Now we turn to some floating-point examples.
       set c = 299972.458
       printf "%f %g %e\n" $c $c $c           # The three main codes
       299972.458000 299972 2.999725e+05
       printf "%.2f %.2g %.2e\n" $c $c $c     # As before but set a precision
       299972.46 3e+05 +3.00e+05
       printf "%12.2f %.2G %+.2E\n" $c $c $c  # Show the effect of some flags,
          299972.46 3.0E+05 +3.00E+05         # a width, and E and G codes

Finally we have some character examples of printf.

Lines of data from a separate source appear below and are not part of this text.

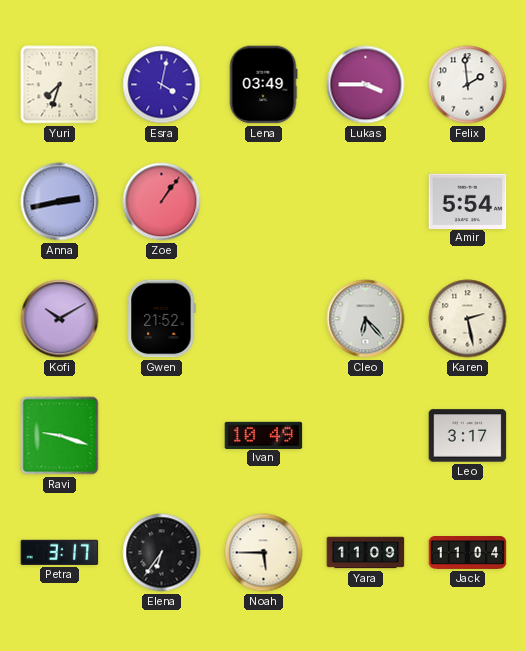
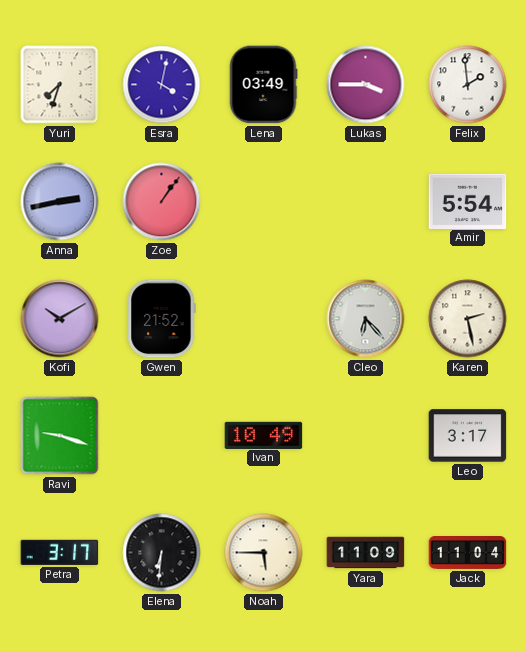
Elena: 6:36 -> 6:31
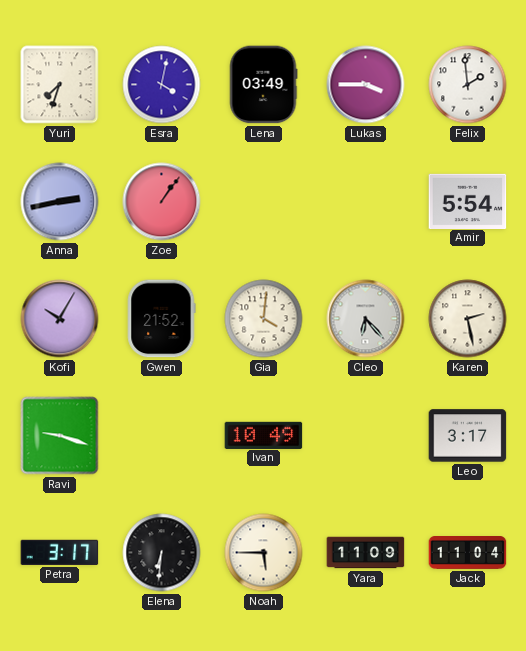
Kofi: 10:10 -> 10:05
Gia: none -> 4:01
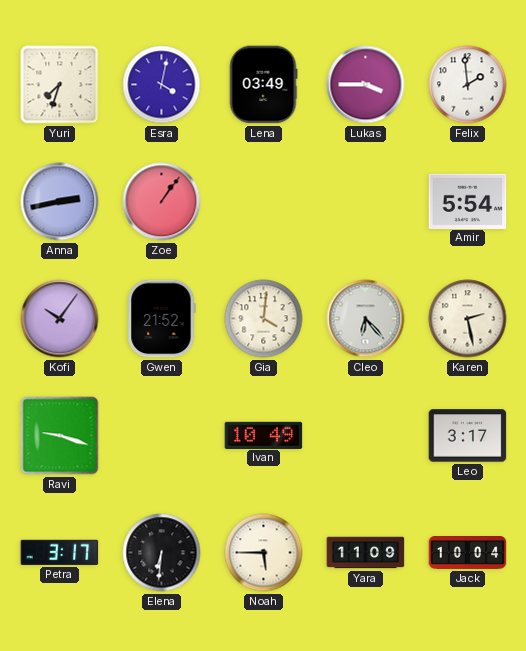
Kofi: 10:05 -> 10:06
Jack: 11:04 -> 10:04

       set system = Wavelength
       set confid = 95
       set ndf = m31
       set acol = 12
       set dp = 2
  
       printf "Confidence limit %d%% in the %s system\n" $confid $system
       Confidence limit 95% in the Wavelength system  # Simple case, percentage sign
       printf "Confidence limit %f.1%% in the %.4s system\n" $confid $system
       Confidence limit 95.0% in the Wave system      # Truncates to four characters
       set heading = ‘printf "%10s: %s\n%10s: %s\n\n" "system" $system "file" $ndf‘
       echo $heading                                  # Aligned output, saved to a
           system: Wavelength                         # variable
             file: m31
  
       printf "%*s: %s\n%*s: %.*f\n\n" $acol "system" \
              $system $acol "confidence" 2 $confid
             system: Wavelength                       # Aligned output with a variable
         confidence: 95.00                            # width and precision
  
       set heading = ""                               # Form a heading by appending to
       foreach k ( $keywords )                        # variable in a loop.  Note the
          set heading = $heading ‘printf "%8s  " $k‘  # absence of \n.
       end
       echo ‘printf "%s\n" $heading

Note that there are different implementations. While you can check your system’s man pages that the desired feature is present, a better way is to experiment on the command line.